**THE PROBLEM:** Report each line of the entries below that has the word "Nintendo" in it.

(Stored entries)
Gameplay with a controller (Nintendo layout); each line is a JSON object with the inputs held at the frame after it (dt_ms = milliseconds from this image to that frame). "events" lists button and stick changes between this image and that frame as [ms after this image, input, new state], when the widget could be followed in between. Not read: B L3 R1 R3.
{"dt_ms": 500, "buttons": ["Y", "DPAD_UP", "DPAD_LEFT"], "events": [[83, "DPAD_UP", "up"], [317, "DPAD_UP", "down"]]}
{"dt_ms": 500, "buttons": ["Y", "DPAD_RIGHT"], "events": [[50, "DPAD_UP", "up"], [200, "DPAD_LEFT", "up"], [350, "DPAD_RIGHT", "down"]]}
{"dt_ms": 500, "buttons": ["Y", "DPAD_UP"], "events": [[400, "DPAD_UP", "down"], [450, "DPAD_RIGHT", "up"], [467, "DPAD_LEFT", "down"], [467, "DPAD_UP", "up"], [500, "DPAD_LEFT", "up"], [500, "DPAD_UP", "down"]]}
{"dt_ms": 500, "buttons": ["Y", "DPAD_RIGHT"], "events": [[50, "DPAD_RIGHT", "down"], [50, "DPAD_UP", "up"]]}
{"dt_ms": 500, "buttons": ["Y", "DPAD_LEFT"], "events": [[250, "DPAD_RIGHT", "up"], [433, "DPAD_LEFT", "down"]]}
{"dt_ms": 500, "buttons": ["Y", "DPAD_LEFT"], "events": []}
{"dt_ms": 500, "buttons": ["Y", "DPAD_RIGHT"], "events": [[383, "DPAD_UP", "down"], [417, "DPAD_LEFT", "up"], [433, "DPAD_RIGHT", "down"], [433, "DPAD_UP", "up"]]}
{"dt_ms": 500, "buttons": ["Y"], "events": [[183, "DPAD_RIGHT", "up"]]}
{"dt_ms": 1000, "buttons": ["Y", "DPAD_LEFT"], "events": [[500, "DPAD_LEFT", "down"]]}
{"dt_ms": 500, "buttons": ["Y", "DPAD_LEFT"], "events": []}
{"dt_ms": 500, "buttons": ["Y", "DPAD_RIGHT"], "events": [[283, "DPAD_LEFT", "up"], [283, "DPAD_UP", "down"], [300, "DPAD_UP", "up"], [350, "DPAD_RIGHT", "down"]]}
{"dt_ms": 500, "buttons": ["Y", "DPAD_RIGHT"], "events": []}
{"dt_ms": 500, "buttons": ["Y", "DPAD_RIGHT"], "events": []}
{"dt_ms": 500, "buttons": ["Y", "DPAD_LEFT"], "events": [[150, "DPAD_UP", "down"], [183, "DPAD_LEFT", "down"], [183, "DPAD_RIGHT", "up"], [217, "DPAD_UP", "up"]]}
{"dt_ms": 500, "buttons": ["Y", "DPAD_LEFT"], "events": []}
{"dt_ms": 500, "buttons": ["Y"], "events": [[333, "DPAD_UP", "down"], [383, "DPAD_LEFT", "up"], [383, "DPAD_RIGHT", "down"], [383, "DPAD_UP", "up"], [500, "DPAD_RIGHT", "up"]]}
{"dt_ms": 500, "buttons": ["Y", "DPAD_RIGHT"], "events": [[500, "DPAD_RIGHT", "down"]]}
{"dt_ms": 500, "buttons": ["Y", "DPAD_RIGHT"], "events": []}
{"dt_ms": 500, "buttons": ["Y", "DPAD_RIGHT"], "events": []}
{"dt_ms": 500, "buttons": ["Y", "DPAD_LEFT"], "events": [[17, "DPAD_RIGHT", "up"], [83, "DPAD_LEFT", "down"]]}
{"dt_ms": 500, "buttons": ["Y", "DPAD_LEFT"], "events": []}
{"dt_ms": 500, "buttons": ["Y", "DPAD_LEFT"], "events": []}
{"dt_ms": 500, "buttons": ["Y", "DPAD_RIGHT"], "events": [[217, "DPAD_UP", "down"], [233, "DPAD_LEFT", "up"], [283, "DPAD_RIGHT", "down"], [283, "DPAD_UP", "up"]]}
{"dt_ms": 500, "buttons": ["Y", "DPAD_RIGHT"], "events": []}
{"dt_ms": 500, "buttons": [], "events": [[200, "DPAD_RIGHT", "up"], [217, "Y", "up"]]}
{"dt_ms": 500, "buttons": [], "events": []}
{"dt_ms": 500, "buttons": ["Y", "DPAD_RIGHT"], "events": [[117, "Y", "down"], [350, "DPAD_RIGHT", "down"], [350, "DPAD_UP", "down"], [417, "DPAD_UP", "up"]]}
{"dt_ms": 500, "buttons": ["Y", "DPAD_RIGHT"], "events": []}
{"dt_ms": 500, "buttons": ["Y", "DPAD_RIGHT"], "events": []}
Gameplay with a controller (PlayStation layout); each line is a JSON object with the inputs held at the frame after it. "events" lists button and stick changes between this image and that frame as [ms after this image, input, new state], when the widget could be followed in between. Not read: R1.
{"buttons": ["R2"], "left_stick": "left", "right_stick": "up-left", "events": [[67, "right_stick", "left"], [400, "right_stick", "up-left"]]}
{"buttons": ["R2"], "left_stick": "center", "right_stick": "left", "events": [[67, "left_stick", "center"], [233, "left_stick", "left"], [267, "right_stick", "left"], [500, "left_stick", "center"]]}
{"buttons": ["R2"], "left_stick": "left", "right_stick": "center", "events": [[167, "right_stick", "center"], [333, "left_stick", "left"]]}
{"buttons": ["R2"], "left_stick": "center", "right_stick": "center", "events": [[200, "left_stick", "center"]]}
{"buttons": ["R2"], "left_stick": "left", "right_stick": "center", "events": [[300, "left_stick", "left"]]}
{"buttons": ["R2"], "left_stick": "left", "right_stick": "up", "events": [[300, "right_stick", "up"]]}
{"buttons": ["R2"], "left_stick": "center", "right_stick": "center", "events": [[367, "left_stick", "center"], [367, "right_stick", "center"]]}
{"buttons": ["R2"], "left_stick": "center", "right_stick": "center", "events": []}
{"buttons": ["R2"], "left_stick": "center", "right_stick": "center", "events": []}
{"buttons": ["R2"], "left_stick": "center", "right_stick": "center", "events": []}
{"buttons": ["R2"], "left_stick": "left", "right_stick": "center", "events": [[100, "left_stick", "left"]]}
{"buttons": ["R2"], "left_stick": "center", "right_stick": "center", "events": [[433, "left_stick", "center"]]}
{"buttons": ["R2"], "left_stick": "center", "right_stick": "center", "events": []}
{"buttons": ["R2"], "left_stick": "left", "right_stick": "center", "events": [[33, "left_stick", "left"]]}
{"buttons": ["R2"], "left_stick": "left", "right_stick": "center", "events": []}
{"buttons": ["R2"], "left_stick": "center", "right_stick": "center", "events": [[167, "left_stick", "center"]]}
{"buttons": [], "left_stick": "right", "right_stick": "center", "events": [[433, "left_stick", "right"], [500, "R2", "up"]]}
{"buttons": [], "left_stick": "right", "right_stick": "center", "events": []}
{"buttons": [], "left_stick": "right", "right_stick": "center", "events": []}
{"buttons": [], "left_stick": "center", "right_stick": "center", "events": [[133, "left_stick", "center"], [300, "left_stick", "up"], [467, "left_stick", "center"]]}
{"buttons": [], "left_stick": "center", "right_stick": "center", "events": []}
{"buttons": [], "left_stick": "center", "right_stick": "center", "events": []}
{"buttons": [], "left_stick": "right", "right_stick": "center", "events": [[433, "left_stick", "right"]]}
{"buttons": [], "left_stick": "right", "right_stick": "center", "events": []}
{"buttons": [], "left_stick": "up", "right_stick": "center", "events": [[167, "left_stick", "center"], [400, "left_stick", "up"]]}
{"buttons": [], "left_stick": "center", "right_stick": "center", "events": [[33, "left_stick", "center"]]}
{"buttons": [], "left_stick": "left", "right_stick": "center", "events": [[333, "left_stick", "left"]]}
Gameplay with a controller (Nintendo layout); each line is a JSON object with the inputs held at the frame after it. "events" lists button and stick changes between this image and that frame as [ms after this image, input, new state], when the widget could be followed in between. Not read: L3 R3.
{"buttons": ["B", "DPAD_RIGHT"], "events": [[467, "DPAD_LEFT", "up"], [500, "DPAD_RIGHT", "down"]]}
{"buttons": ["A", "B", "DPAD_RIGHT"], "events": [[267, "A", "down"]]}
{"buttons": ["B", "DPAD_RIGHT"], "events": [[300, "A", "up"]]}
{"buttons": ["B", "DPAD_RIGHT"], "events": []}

**EXERCISE ANSWER:**
Gameplay with a controller (Nintendo layout); each line is a JSON object with the inputs held at the frame after it (dt_ms = milliseconds from this image to that frame). "events" lists button and stick changes between this image and that frame as [ms after this image, input, new state], when the widget could be followed in between. Not read: B L3 R1 R3.
Gameplay with a controller (Nintendo layout); each line is a JSON object with the inputs held at the frame after it. "events" lists button and stick changes between this image and that frame as [ms after this image, input, new state], when the widget could be followed in between. Not read: L3 R3.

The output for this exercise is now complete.